100.000 emplois et 1,5 milliard dans les caisses de l’État. Voilà comment se traduirait une ambitieuse proposition du Parti socialiste qui vise à obliger les entreprises de plus de 50 travailleurs à engager 3% de chômeurs de longue durée. Confortée par un avis de la Cour des comptes, la proposition n’en reste pas moins irréaliste aux yeux des entreprises. Comme l’explique à notre micro Laurent Louyet.
Le Parti socialiste contre-attaque. Face à la limitation dans le temps des allocations de chômage décidée par la majorité fédérale, le PS met sur la table une proposition de loi aux contours très contraignants. Le principe est simple : imposer aux employeurs publics et privés de plus de 50 travailleurs d’engager au minimum 3% de chômeurs de longue durée, sous contrat de travail stable.
Paul Magnette assume le caractère coercitif de la mesure. « L’approche punitive des gouvernements de droite est une erreur économique et sociale », martèle le président du PS. Selon lui, l’exclusion des demandeurs d’emploi ne fait que déplacer le problème vers l’aide sociale, sans résoudre la pénurie de main-d’œuvre.
La Cour des comptes en soutien, chiffres à l’appui
L’argument central du PS repose sur un avis de la Cour des comptes. L’institution a évalué l’impact budgétaire de la mesure selon deux scénarios. Le plus ambitieux évoque la création de 102.000 emplois et un retour net de 1,5 milliard d’euros pour les finances publiques. Un scénario plus prudent table sur 46.000 emplois et un impact positif de 611 millions d’euros.
« La Cour démontre noir sur blanc que notre proposition est efficace économiquement et riche socialement », insiste Paul Magnette au micro de Trends Z. La mesure serait accompagnée d’un incitant financier : une dispense de précompte professionnel de 1.250 euros par mois, soit 15.000 euros par an, pour chaque travailleur concerné.
Les entreprises pointent une déconnexion du terrain
Du côté des entreprises, le scepticisme domine. Non pas sur l’objectif d’inclusion, mais sur la méthode. Laurent Louyet, dirigeant d’un groupe de 1.500 travailleurs, met en garde contre une approche uniforme. « Nos besoins de recrutement sont complètement différents selon les départements », explique-t-il. « On parle de métiers techniques, de fonctions commerciales, de profils financiers. Un quota identique ne peut pas s’appliquer de la même manière partout. »

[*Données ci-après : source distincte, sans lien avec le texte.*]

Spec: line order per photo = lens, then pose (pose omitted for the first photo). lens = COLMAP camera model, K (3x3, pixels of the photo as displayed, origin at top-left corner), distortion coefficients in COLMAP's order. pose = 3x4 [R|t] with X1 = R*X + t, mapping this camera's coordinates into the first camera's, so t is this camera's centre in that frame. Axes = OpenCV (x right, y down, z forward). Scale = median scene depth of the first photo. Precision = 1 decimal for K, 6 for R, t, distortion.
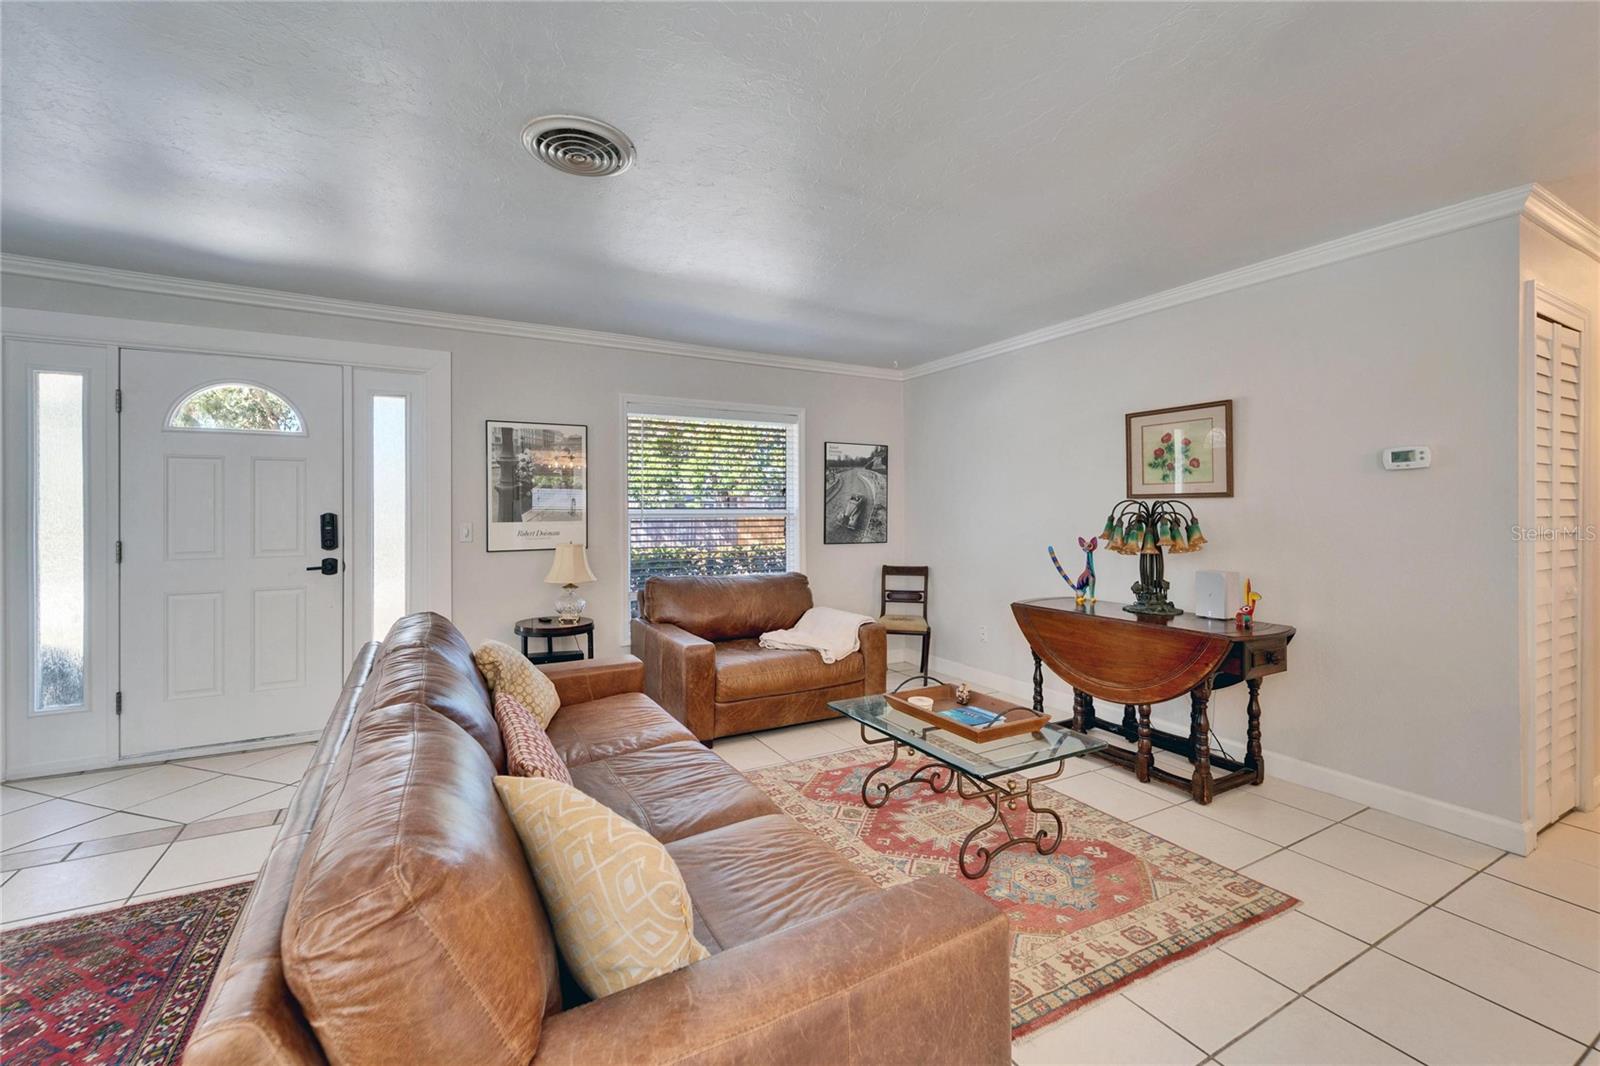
lens RADIAL K [[653.5, 0, 789.5], [0, 653.5, 507.2], [0, 0, 1]] dist [0.005557, -0.003028]
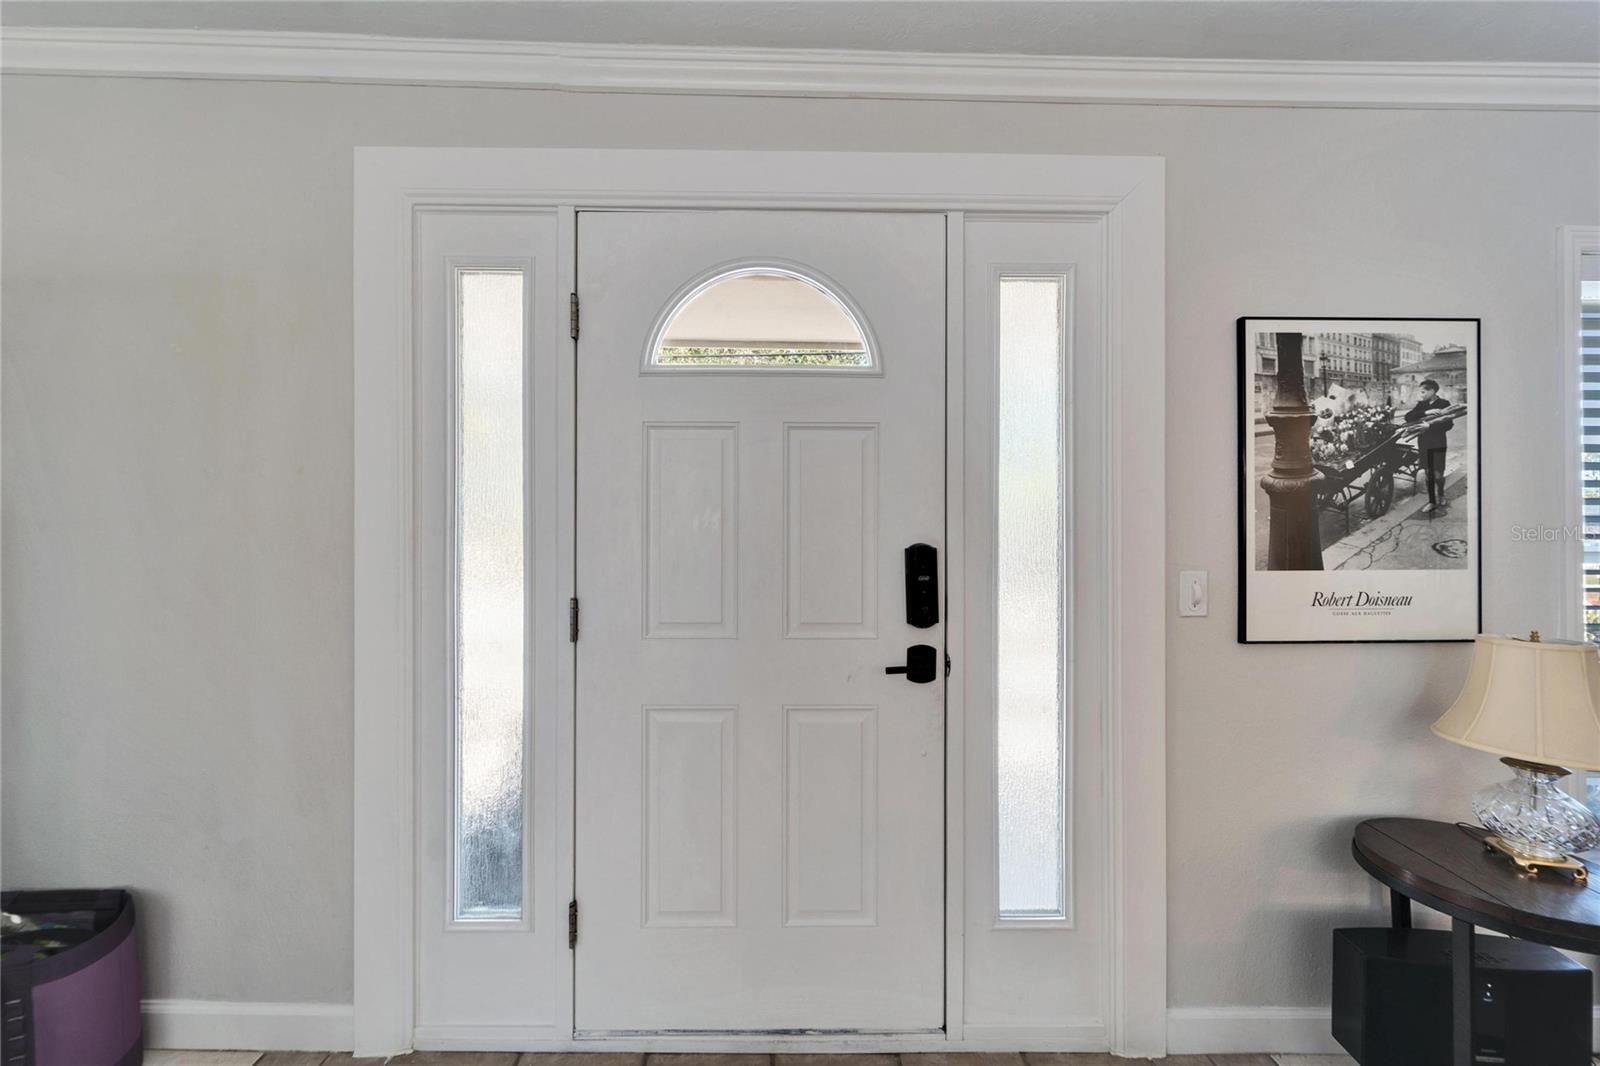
lens RADIAL K [[653.5, 0, 798.3], [0, 653.5, 539.7], [0, 0, 1]] dist [0.005557, -0.003028]
pose [[0.890999, 0.003842, -0.453988, -0.553614], [-0.003268, 0.999993, 0.002048, 0.004771], [0.453993, -0.000341, 0.891005, 0.543324]]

Dans son entreprise, une telle obligation représenterait l’engagement de plus de quarante personnes. Un chiffre difficilement compatible avec la réalité du terrain. « Nous avons actuellement une cinquantaine de postes ouverts, tous profils confondus. On ne peut pas créer artificiellement des fonctions qui ne correspondent pas à un besoin réel. »
Incitant financier, mais contrainte structurelle
Le PS reconnaît l’effort demandé aux employeurs, mais estime la compensation suffisante. L’aide fiscale permettrait de réduire le coût salarial, notamment pour couvrir les besoins de formation et d’accompagnement. Un argument qui peine à convaincre totalement. Pour les entreprises, la question n’est pas uniquement budgétaire, mais structurelle : adéquation des compétences, organisation du travail et capacité d’encadrement.
Le texte doit encore être examiné en commission du travail dans les prochaines semaines, alors que plusieurs recours sont pendants contre la réforme du chômage. Autant le dire tout de suite, la proposition n’a aucune chance de se concrétiser. Mais elle a le mérite d’ouvrir le débat.